Vendor shall indemnify, defend, save and hold harmless UDC, The Venue, its affiliates, and their directors, members, managers, officers, employees, and agents from and against any and all liabilities, losses, damages, costs, claims, awards, judgments, sanctions, expenses, including, but without limitation, reasonable attorneys’ fees and costs, resulting from or arising from any negligence or willful misconduct of Vendor directors, members, managers, officers, employees, agents, contractors or attendees, in connection with Vendor’s use of the UDC and The Venue guest rooms or vending area, Vendor’s breach of this Agreement or any of Vendor’s representations contained herein, or Vendor’s third party agreements, except to the extent arising from the gross negligence or willful misconduct of UDC, The Venue, its directors, officers, employees or agents in connection with this Agreement.
UDC and The Venue shall indemnify, defend, save and hold harmless Vendor, its affiliates, and their directors, members, managers, officers, employees and agents, from and against any and all liabilities, losses, damages, costs, claims, awards, judgments, sanctions, expenses, including, but without limitation, reasonable attorneys’ fees and costs, resulting from or arising from any negligence or willful misconduct of UDC or The Venue, its officers, employees, agents, or contractors, except to the extent arising from the gross negligence or willful misconduct of the Vendor, its directors, members, managers, officers, employees or agents in connection with this Agreement. The provisions of this Section shall survive the termination or cancellation of this Agreement.

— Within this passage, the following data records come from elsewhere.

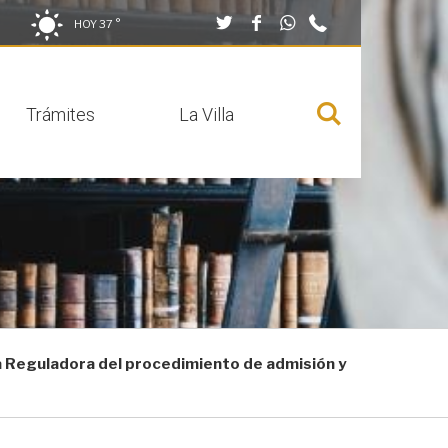
Twitter
Facebook
Whatsapp
949
HOY
37 °
Cerrar buscador
290
001
Trámites
La Villa
Mostrar
menú
 Reguladora del procedimiento de admisión y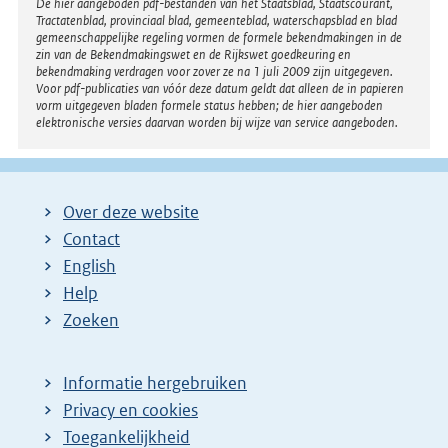
Disclaimer
De hier aangeboden pdf-bestanden van het Staatsblad, Staatscourant,
Tractatenblad, provinciaal blad, gemeenteblad, waterschapsblad en blad
gemeenschappelijke regeling vormen de formele bekendmakingen in de
zin van de Bekendmakingswet en de Rijkswet goedkeuring en
bekendmaking verdragen voor zover ze na 1 juli 2009 zijn uitgegeven.
Voor pdf-publicaties van vóór deze datum geldt dat alleen de in papieren
vorm uitgegeven bladen formele status hebben; de hier aangeboden
elektronische versies daarvan worden bij wijze van service aangeboden.
Over deze website
Contact
English
Help
Zoeken
Informatie hergebruiken
Privacy en cookies
Toegankelijkheid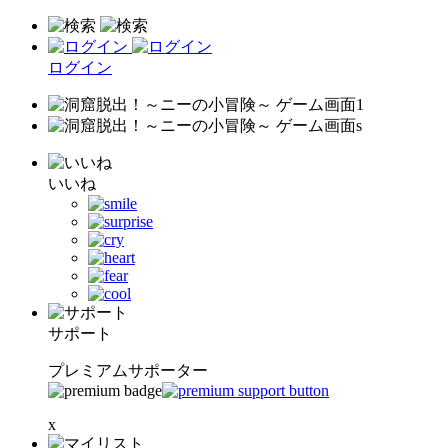
ログイン
いいね
サポート
プレミアムサポーター
x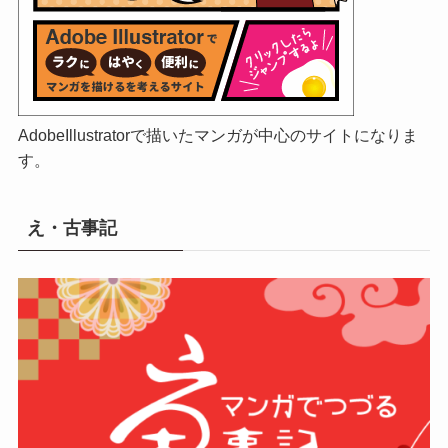
AdobeIllustratorで描いたマンガが中心のサイトになりま
す。
え・古事記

This Agreement shall be governed by and construed in accordance with the laws of the State of Pennsylvania, without regard to conflicts of law principles. Vendor hereby submits to the non-exclusive jurisdiction and venue of the state and federal courts located in Philadelphia, Pennsylvania for any action arising out of or connected with this Agreement. In the event any action is commenced by either party against the other arising out of or connected with this Agreement, the prevailing party shall be awarded its costs and expenses incurred in such action, including without limitation reasonable attorney’s fees and costs.
Either party may be excused from its obligation to perform under this Agreement in the event that acts of God, domestic war, government regulation, riots, (terrorism) disasters or strikes renders such performance objectively impossible or illegal. Under no circumstances shall an informational or a recognition picket line excuse a party from performance hereunder. The excused party is obligated to promptly resume performance in accordance with the terms of this Agreement after any such intervening cause ceases, to the extent possible. Notwithstanding the foregoing, in no event shall the payment of amounts due hereunder for services rendered be excused by such force majeure events.
Vendor shall have no right to assign this Agreement without UDC’s prior written consent, which may be withheld in UDC’s sole discretion. Any attempted assignment in violation of this Section shall be void and without force and effect. This Agreement shall inure to the benefit of and be binding upon the successors and permitted assigns of each of the parties hereto and all persons claiming by, through or under them.
This Agreement constitutes the entire agreement, and supersedes all prior agreements and understandings, whether oral, written, electronic or otherwise, among the parties with respect to the subject matter hereof and thereof. This Agreement may not be amended except in a writing signed by the parties hereto.